KONFRONTASI– Isu Papua kian mengalami internasionalisasi. Kelompok separatis Papua makin mengglobal. Perjuangan jalur politik dan diplomasi luar negeri gerakan separatis Papua Barat tampaknya tinggal menunggu waktu bakal tercapai. Kemauan politik Jakarta membendungnya kalah cepat dari maneuver Melanesian Spearhead Group (MSG), yang terdiri dari Vanuatu, Papua Nugini, Salomon Island, Fiji dan FLNK (Front de Liberation Nationale Kanak et Socialiste). Pada 5 Juni mendatang, mereka menggelar KTT di Salomon Island.Setelah sekian lama organisasi Papua Merdeka berjuang, Konferensi Tingkat Tinggi Melanesian Spearhead Group (KTT MSG) yang digelar di Salomon Island pada 5 Juni 2015 berpotensi menjadi tonggak Papua Barat menjadi Timor Leste kedua.
Forum tersebut tidak bisa dianggap remeh. Sebab, secara kelembagaan, MSG dilindungi oleh PBB berdasarkan “Agreed Principles of Cooperation Among Independent States of Melanesia”. Perjanjian yang ditandatangani di Port Vila pada 14 Maret 1988 itu memasukan MSG sebagai badan resmi PBB di bawah Pacific Islands Forum (PIF).

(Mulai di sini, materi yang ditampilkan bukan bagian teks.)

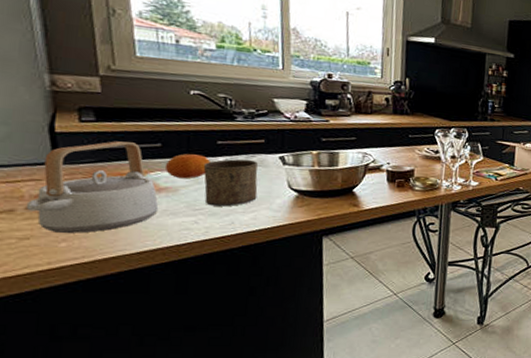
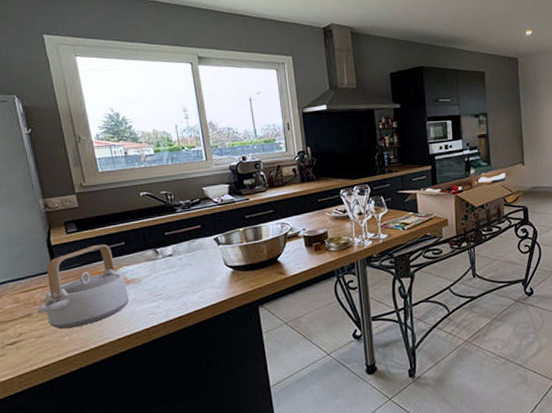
fruit: present [164,154,210,179] -> none [129,247,162,270]
cup: present [203,159,258,207] -> none [157,244,201,291]

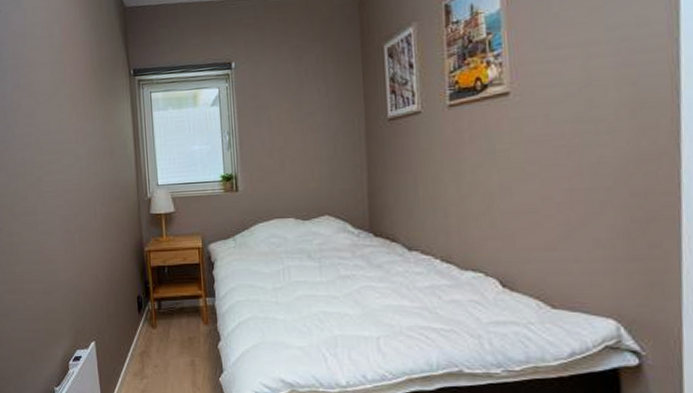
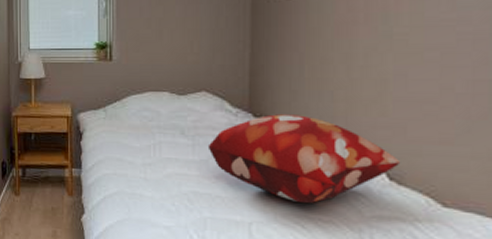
decorative pillow: none [333,232,512,315] -> present [207,114,401,204]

Kewaspadaan pemerintah RI makin tertuntut tinggi karena wacana Papua Merdeka menjadi topik utama dalam KTT MSG. Fokus agendanya ngeri-ngeri sedap bagi NKRI, yaitu membahas status Republik Federasi Papua Barat sebagai anggota penuh MSG. Lho, memangnya sudah ada negara federasi Papua Barat?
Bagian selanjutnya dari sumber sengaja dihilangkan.